- _ENTRIES PROVIDED_

◆ ◆ ◆ ◆

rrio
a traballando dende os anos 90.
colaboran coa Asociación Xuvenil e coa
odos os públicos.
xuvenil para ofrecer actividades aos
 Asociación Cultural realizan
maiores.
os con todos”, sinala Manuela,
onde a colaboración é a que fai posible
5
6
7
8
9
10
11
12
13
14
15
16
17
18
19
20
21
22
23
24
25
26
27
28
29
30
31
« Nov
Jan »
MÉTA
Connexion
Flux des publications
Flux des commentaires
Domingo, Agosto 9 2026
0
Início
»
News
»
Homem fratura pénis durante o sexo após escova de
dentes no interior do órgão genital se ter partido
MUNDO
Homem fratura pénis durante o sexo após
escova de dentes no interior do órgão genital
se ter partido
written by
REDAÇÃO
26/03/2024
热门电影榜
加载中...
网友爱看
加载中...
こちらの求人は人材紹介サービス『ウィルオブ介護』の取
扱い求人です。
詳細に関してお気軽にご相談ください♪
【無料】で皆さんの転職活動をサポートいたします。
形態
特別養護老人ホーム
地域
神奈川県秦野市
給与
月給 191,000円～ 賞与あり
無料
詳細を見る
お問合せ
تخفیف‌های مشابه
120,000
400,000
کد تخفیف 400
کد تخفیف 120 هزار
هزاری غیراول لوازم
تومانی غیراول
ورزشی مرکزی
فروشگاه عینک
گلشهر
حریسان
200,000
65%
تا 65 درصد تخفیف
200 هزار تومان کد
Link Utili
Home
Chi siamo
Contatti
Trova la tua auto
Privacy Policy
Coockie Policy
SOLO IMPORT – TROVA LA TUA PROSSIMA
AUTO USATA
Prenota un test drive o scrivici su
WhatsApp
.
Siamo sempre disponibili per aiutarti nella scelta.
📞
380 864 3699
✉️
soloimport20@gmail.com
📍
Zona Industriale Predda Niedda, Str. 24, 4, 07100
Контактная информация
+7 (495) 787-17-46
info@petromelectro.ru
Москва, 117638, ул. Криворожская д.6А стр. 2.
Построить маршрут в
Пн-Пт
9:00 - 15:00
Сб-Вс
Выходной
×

◆ ◆ ◆ ◆

- _PROBLEM TO SOLVE_
A verbatim copy of every entry is required.

- _SOLUTION FOR THIS PROBLEM_
rrio
a traballando dende os anos 90.
colaboran coa Asociación Xuvenil e coa
odos os públicos.
xuvenil para ofrecer actividades aos
 Asociación Cultural realizan
maiores.
os con todos”, sinala Manuela,
onde a colaboración é a que fai posible
5
6
7
8
9
10
11
12
13
14
15
16
17
18
19
20
21
22
23
24
25
26
27
28
29
30
31
« Nov
Jan »
MÉTA
Connexion
Flux des publications
Flux des commentaires
Domingo, Agosto 9 2026
0
Início
»
News
»
Homem fratura pénis durante o sexo após escova de
dentes no interior do órgão genital se ter partido
MUNDO
Homem fratura pénis durante o sexo após
escova de dentes no interior do órgão genital
se ter partido
written by
REDAÇÃO
26/03/2024
热门电影榜
加载中...
网友爱看
加载中...
こちらの求人は人材紹介サービス『ウィルオブ介護』の取
扱い求人です。
詳細に関してお気軽にご相談ください♪
【無料】で皆さんの転職活動をサポートいたします。
形態
特別養護老人ホーム
地域
神奈川県秦野市
給与
月給 191,000円～ 賞与あり
無料
詳細を見る
お問合せ
تخفیف‌های مشابه
120,000
400,000
کد تخفیف 400
کد تخفیف 120 هزار
هزاری غیراول لوازم
تومانی غیراول
ورزشی مرکزی
فروشگاه عینک
گلشهر
حریسان
200,000
65%
تا 65 درصد تخفیف
200 هزار تومان کد
Link Utili
Home
Chi siamo
Contatti
Trova la tua auto
Privacy Policy
Coockie Policy
SOLO IMPORT – TROVA LA TUA PROSSIMA
AUTO USATA
Prenota un test drive o scrivici su
WhatsApp
.
Siamo sempre disponibili per aiutarti nella scelta.
📞
380 864 3699
✉️
soloimport20@gmail.com
📍
Zona Industriale Predda Niedda, Str. 24, 4, 07100
Контактная информация
+7 (495) 787-17-46
info@petromelectro.ru
Москва, 117638, ул. Криворожская д.6А стр. 2.
Построить маршрут в
Пн-Пт
9:00 - 15:00
Сб-Вс
Выходной
×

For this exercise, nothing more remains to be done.